Overbroad Nondisclosure, Confidentiality, and Nondisparagement
Agreements Violate the National Labor Relations Act
A new case recently decided by the National Labor Relations Board held that “an employer violates Section 8(a)(1) of the [National Labor Relations] Act when it proffers a severance agreement with provisions that would restrict employees’ exercise of their NLRA rights.” McLaren Macomb, 372 NLRB No. 58, slip op. at 7 (2023). “Such an agreement,” reasoned the NLRB, tends “to restrain, coerce, or interfere with the exercise of Section 7 rights by employees…” Id.
This decision covers almost all private sector employers, not just unionized workplaces. However, the decision applies only to agreements between employers and current or former nonsupervisory employees (managers, independent contractors, or those who qualify as a supervisor under the National Labor Relations Act (“NLRA”) are not implicated).

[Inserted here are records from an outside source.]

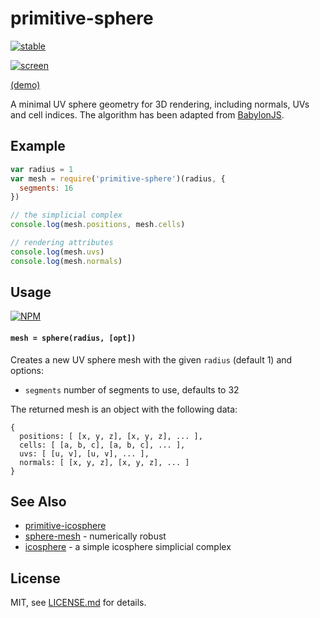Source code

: # primitive-sphere

[![stable](http://badges.github.io/stability-badges/dist/stable.svg)](http://github.com/badges/stability-badges)

[![screen](http://i.imgur.com/Kdb9J76.png)](http://glo-js.github.io/primitive-sphere/)

[(demo)](http://glo-js.github.io/primitive-sphere/)

A minimal UV sphere geometry for 3D rendering, including normals, UVs and cell indices. The algorithm has been adapted from [BabylonJS](https://github.com/BabylonJS/Babylon.js).

## Example

```js
var radius = 1
var mesh = require('primitive-sphere')(radius, {
  segments: 16
})

// the simplicial complex
console.log(mesh.positions, mesh.cells)

// rendering attributes
console.log(mesh.uvs)
console.log(mesh.normals)
```

## Usage

[![NPM](https://nodei.co/npm/primitive-sphere.png)](https://www.npmjs.com/package/primitive-sphere)

#### `mesh = sphere(radius, [opt])`

Creates a new UV sphere mesh with the given `radius` (default 1) and options:

- `segments` number of segments to use, defaults to 32

The returned mesh is an object with the following data:

```
{
  positions: [ [x, y, z], [x, y, z], ... ],
  cells: [ [a, b, c], [a, b, c], ... ],
  uvs: [ [u, v], [u, v], ... ],
  normals: [ [x, y, z], [x, y, z], ... ]
}
```

## See Also

- [primitive-icosphere](https://www.npmjs.com/package/primitive-icosphere)
- [sphere-mesh](https://www.npmjs.com/package/sphere-mesh) - numerically robust
- [icosphere](https://www.npmjs.com/package/icosphere) - a simple icosphere simplicial complex

## License

MIT, see [LICENSE.md](http://github.com/glo-js/primitive-sphere/blob/master/LICENSE.md) for details.

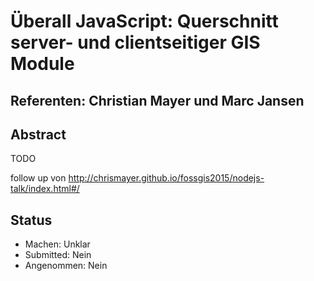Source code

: # Überall JavaScript: Querschnitt server- und clientseitiger GIS Module

## Referenten: Christian Mayer und Marc Jansen

## Abstract

TODO

follow up von http://chrismayer.github.io/fossgis2015/nodejs-talk/index.html#/

## Status
  * Machen: Unklar
  * Submitted: Nein
  * Angenommen: Nein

The following severance agreement language was at issue in the McLaren Macomb case:
Confidentiality Agreement. “The Employee acknowledges that the terms of this Agreement are confidential and agrees not to disclose them to any third person, other than [a] spouse, or as necessary to professional advisors.”
Nondisclosure. “At all times hereafter, the Employee promises and agrees not to disclose information, knowledge, or materials of a confidential, privileged, or proprietary nature of which the Employee has or had knowledge of, or involvement with, by reason of the Employee’s employment. At all times hereafter, the Employee agrees not to make statements to Employer’s employees or to the general public which could disparage or harm the image of Employer, its parent and affiliated entities and their officers, directors, employees, agents[,] and representatives.”
The NLRB found this language overly broad and determined that it would have a chilling effect on an employee’s Section 7 rights under the NLRA.
Nondisparagement. The NLRB also addressed the severance agreement’s nondisparagement clause. Under prior NLRB case law, employees have a right to criticize an employer’s policy so long as the communication is not “so disloyal, reckless, or maliciously untrue as to lose the Act’s protection.” Emarco, Inc., 284 NLRB 832, 833 (1987).
The NLRB took issue with the nondisparagement provision’s breadth and the fact that it did not define disparagement or meaningfully limit whom the employees were prohibited from discussing. The provision protected not only the employer but also “its parents and affiliated entities and their officers, directors, employees, agents, and representatives”. The provision also had no expiration. The NLRB determined that this nondisparagement provision prevented employees from saying virtually anything regarding anyone connected to the employer for all time. As such, the NLRB found that this provision, as drafted, was impermissible.
The NLRB’s decision is also notable because it holds that an employer violates the NLRA when it offers an employee a severance agreement with offending provisions like those described above. It does not matter whether the employee accepts the agreement; simply offering an agreement with illegal provisions violates the law.
Although this decision may be appealed, for the present, employers should review any severance agreements, offer letters, proprietary information and invention assignment agreements, and other employment agreements to ensure the nondisparagement, nondisclosure, and confidentiality provisions are narrowly drafted and comply with the NLRB’s McLaren Macomb decision.